A month passed. Dirrul felt divorced from the Movement, existing in suspended animation in a cloud of wordy unreality. Then abruptly the slow-moving dream ended. Late one night Paul Sorgel slipped into Dirrul’s apartment and announced in an emotionless whisper, “The Plan’s ready. You’ll have to carry the details to Vinin. We can’t use the teleray--the Union monitors might pick up the message and decode it.”

“Naturally our Vininese Headquarters will want to know, Paul,” said Eddie, “but can’t that wait? We’ll need every man here when we--”

Sorgel interrupted him. “I’ve made one or two changes in Glenna’s original plan. It was too impractical. A handful of men can’t take over half a galaxy.”

“Glenna and Hurd weren’t after the entire Planetary Union, Paul--that’s out of the question. We meant to liberate Agron first. The capital is here and for awhile the government would be disrupted. When the people on the other planets saw how much better our social organization had become, modeled on the Vininese system, they would stage their own revolutions just like ourselves.”

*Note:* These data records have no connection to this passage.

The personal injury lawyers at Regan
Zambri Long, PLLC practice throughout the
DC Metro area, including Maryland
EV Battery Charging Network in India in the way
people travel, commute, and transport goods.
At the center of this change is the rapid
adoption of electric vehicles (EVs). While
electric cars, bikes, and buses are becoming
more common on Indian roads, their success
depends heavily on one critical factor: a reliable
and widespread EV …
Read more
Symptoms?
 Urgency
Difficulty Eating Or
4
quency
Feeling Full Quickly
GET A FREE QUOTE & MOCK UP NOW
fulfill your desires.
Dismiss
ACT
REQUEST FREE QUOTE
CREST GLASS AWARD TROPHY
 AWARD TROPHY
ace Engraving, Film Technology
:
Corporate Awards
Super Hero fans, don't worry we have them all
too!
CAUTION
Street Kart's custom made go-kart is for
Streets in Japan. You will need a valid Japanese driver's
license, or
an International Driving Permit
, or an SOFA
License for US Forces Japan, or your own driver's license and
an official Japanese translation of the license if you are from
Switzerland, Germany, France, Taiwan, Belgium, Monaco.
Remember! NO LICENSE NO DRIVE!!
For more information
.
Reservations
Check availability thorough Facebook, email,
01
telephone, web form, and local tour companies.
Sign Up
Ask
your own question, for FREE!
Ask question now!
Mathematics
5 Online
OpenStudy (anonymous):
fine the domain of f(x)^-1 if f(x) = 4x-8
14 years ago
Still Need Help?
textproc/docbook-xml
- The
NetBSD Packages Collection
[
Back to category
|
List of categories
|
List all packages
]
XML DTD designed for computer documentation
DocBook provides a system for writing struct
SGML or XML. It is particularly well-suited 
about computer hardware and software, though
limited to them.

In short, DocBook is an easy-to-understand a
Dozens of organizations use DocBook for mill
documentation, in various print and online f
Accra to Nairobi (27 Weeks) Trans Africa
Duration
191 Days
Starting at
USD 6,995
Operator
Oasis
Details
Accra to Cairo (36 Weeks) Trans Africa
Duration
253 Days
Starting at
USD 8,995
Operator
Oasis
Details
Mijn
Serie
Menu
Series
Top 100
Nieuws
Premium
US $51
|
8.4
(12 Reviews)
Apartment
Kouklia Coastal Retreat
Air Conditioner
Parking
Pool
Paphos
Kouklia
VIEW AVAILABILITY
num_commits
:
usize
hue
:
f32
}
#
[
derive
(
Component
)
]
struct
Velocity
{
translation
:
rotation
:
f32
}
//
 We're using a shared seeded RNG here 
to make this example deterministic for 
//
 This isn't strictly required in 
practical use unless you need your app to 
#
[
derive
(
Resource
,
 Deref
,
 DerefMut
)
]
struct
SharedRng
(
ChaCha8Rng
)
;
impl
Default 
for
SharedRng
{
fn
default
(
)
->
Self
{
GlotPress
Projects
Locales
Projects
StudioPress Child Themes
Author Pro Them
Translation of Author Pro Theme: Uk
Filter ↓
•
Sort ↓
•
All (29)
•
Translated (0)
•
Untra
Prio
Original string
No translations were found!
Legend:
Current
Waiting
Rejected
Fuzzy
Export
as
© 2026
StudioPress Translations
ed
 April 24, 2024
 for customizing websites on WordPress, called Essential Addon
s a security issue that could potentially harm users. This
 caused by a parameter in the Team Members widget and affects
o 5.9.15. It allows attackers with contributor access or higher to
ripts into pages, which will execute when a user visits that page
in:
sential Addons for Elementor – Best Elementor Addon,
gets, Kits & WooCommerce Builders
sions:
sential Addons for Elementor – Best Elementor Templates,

Sorgel laughed scornfully. “And in the meantime, of course, none of them would think of attacking you and throwing your people out?”

“Not if we seized the Nuclear Beam Transmitters,” said Dirrul, “no space-fleet could come near us then.”

“Eddie, you’ve lived in Agron too long. You’re not thinking straight when you try to build the Plan around a single weapon.”

“Why not, Paul? It’s a perfect defense. In less than thirty seconds the Beam Transmitters can charge the entire stratospheric envelope of Agron. Nothing can move through it without disintegrating, yet life on the surface of the planet would go on quite normally because the atmosphere serves as an insulation.”

“Technically it’s a change in the form of energy, not a disintegration,” Sorgel reminded him. “The beamed electrons unite with the atoms of visible material substances and alter them. I quite understand the process, Eddie--Vinin has the Beam too, you know.”

“Because the Agronian scientists gave you the specifications!”

“That always has rankled, hasn’t it?” said Sorgel.

“Yes,” Dirrul admitted. “If the Vininese scientists had discovered the Beam-reaction first they would have conquered the galaxy.”

“Conquer is a nasty word, Eddie,” Sorgel said softly. “Vinin makes no conquests. Let’s put it differently and say we would have used the Beam to bring peace to the galaxy instead of splitting it in two as it is now.”

“Glenna’s Plan can change all that, at least here on Agron.”

“Face the facts, Eddie! A few conscientious people with ideals can’t take over a planet. The Movement has its crews trained to capture the Beam Transmitters. You’ll isolate Agron and seize the government offices simultaneously. What happens then?”

“Our people will rise and join us,” said Eddie. “We’ll create a new government modeled on Vinin’s and we’ll have young leaders instead of murky thinkers like Dr. Kramer.”

“That’s effective propaganda for speechmaking, but--”

“Glenna pounded away at it too, Paul,” said Eddie. “It was the most telling line in winning our new crop of recruits.”

“Which is precisely why the police disposed of her. But it won’t work. The people won’t rise. A mob is lethargic, too willing to keep things as they are. Here on Agron you’ve been coddled too long with luxuries and easy living. You have to prod the mob awake with a shock-force, a force coming from the outside.”